Dutch semiconductor equipment giant ASML (ASML) reported blowout Q4 figures on Wednesday. The Amsterdam and New York-listed business unveiled record bookings of €13.2 billion, more than double market expectations of around €6.3 billion.
The surge in orders sent the Amsterdam stock more than 5% higher on Wednesday, as investors responded to the company’s strongest indication yet that AI‑driven semiconductor demand is accelerating.
Quarterly revenue came in at €9.72 billion, slightly ahead of consensus estimates of €9.58 billion. Importantly, gross margin landed at 52.2%, in line with forecasts, according to research commentary and company filings.
| ASML (ASML) | Price: €1,277 | Market cap: €491.37bn |
A substantial portion of the blockbuster order intake, €7.4 billion, was tied to ASML’s cutting‑edge extreme ultraviolet (EUV) lithography systems. EUV represents more than 30 tools and reflects rising investment from chipmakers preparing for next‑generation logic and memory production.

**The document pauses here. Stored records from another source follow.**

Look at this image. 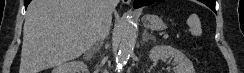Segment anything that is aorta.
Returning a JSON list of instances; mask_svg holds the SVG:
<instances>
[{"mask_svg":"<svg viewBox=\"0 0 244 73\" xmlns=\"http://www.w3.org/2000/svg\"><path fill=\"white\" fill-rule=\"evenodd\" d=\"M136 42V27L134 20L128 14L122 17L121 39L119 44V52L117 55V65L121 68L129 59L133 52Z\"/></svg>","mask_w":244,"mask_h":73,"instance_id":"obj_1","label":"aorta"}]
</instances>
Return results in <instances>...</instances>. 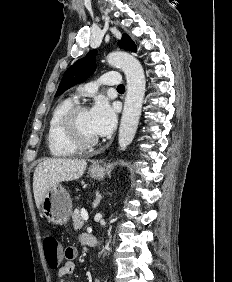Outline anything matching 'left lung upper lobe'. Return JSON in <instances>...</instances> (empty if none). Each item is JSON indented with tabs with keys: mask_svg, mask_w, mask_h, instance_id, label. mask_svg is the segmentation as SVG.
Instances as JSON below:
<instances>
[{
	"mask_svg": "<svg viewBox=\"0 0 232 282\" xmlns=\"http://www.w3.org/2000/svg\"><path fill=\"white\" fill-rule=\"evenodd\" d=\"M118 44L122 49L136 52V45L127 34L122 35V39L119 40ZM95 56L96 51L92 50L67 69L58 87L56 97L72 86L85 81L94 73L96 70Z\"/></svg>",
	"mask_w": 232,
	"mask_h": 282,
	"instance_id": "5c2ea615",
	"label": "left lung upper lobe"
}]
</instances>
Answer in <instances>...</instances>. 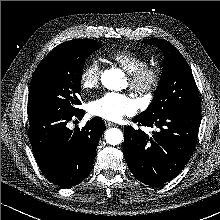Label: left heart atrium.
<instances>
[{
  "instance_id": "obj_1",
  "label": "left heart atrium",
  "mask_w": 220,
  "mask_h": 220,
  "mask_svg": "<svg viewBox=\"0 0 220 220\" xmlns=\"http://www.w3.org/2000/svg\"><path fill=\"white\" fill-rule=\"evenodd\" d=\"M137 108L136 102L125 94L107 93L90 103V112L105 120L117 121L125 115H132Z\"/></svg>"
}]
</instances>
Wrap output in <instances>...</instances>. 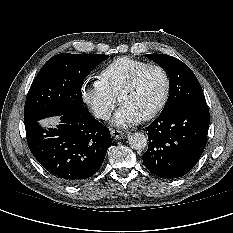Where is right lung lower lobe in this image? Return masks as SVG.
I'll use <instances>...</instances> for the list:
<instances>
[{
	"label": "right lung lower lobe",
	"mask_w": 233,
	"mask_h": 233,
	"mask_svg": "<svg viewBox=\"0 0 233 233\" xmlns=\"http://www.w3.org/2000/svg\"><path fill=\"white\" fill-rule=\"evenodd\" d=\"M60 116L55 129L45 130L38 121L25 125L28 146L55 178L78 183L99 170L112 139L109 129L86 108Z\"/></svg>",
	"instance_id": "obj_1"
}]
</instances>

Memory customers accounted for 56% of the order mix, up from 47% in the prior quarter, highlighting growing capacity expansions in DRAM manufacturing.
Job cuts part strategic rethink
Despite the record performance, ASML announced it will cut around 1,700 jobs, primarily in the Netherlands, as part of a restructuring to streamline its technology and IT units. The company said it plans to shift focus toward engineering and innovation, while continuing to hire across manufacturing, sales, and customer‑support operations.
ASML reported China accounted for 36% of Q4 system sales, down from 42% in the previous quarter. Looking ahead, the company expects China to represent roughly 20% of system sales in fiscal 2026, compared with an estimated 33% in 2025, reflecting continued export‑control constraints on high‑end tools.
Backlog and guidance
The company ended the year with an expanded backlog of €38.8 billion, including €25.5 billion in EUV orders. Interestingly, analysts noting a meaningful share of recent bookings appears slated for 2027 deliveries. The growing pipeline underscores long‑term visibility as chipmakers accelerate multi‑year investment plans tied to AI and advanced memory production.
ASML issued fiscal 2026 revenue guidance of €34 billion–€39 billion, with a midpoint pitched at €36.5 billion. That’s above the previous consensus estimate of €35.1 billion. Expected full‑year gross margin stands between 51% and 53%.
For Q1 2026, ASML projected €8.2 billion–€8.9 billion in revenue, exceeding analyst expectations, alongside a gross margin forecast of around 52%.
Within the 2026 outlook, EUV sales are expected to rise significantly, while sales of deep ultraviolet (DUV) systems are projected to hold steady, with weaker China demand offset by strength in advanced logic and DRAM applications.

Strong results and guidance from ASML is a shot in the arm for the wider tech AI industry as more advanced chips and manufacturing capacity comes on stream.
China will remain difficult in the face of US restrictions on advanced tech, which led to price volatility last year. Despite those uncertainties, ASML’s optimism is rightly hitting the spot with investors.